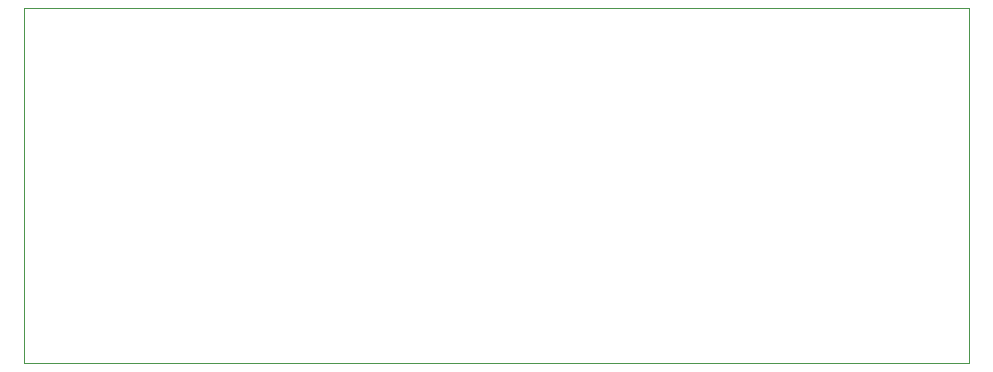
<source format=gm1>
%TF.GenerationSoftware,KiCad,Pcbnew,5.1.6-c6e7f7d~86~ubuntu18.04.1*%
%TF.CreationDate,2020-07-27T22:50:38-07:00*%
%TF.ProjectId,atmega168_tb2,61746d65-6761-4313-9638-5f7462322e6b,rev?*%
%TF.SameCoordinates,Original*%
%TF.FileFunction,Profile,NP*%
%FSLAX46Y46*%
G04 Gerber Fmt 4.6, Leading zero omitted, Abs format (unit mm)*
G04 Created by KiCad (PCBNEW 5.1.6-c6e7f7d~86~ubuntu18.04.1) date 2020-07-27 22:50:38*
%MOMM*%
%LPD*%
G01*
G04 APERTURE LIST*
%TA.AperFunction,Profile*%
%ADD10C,0.050000*%
%TD*%
G04 APERTURE END LIST*
D10*
X126630000Y-52600000D02*
X126630000Y-22600000D01*
X46630000Y-52600000D02*
X126630000Y-52600000D01*
X46630000Y-22600000D02*
X46630000Y-52600000D01*
X126630000Y-22600000D02*
X46630000Y-22600000D01*
M02*

</source>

--------

» **Your task**
Return each line from the records that includes the word "format".

» **Answer to the problem**
<source format=gm1>
G04 Gerber Fmt 4.6, Leading zero omitted, Abs format (unit mm)*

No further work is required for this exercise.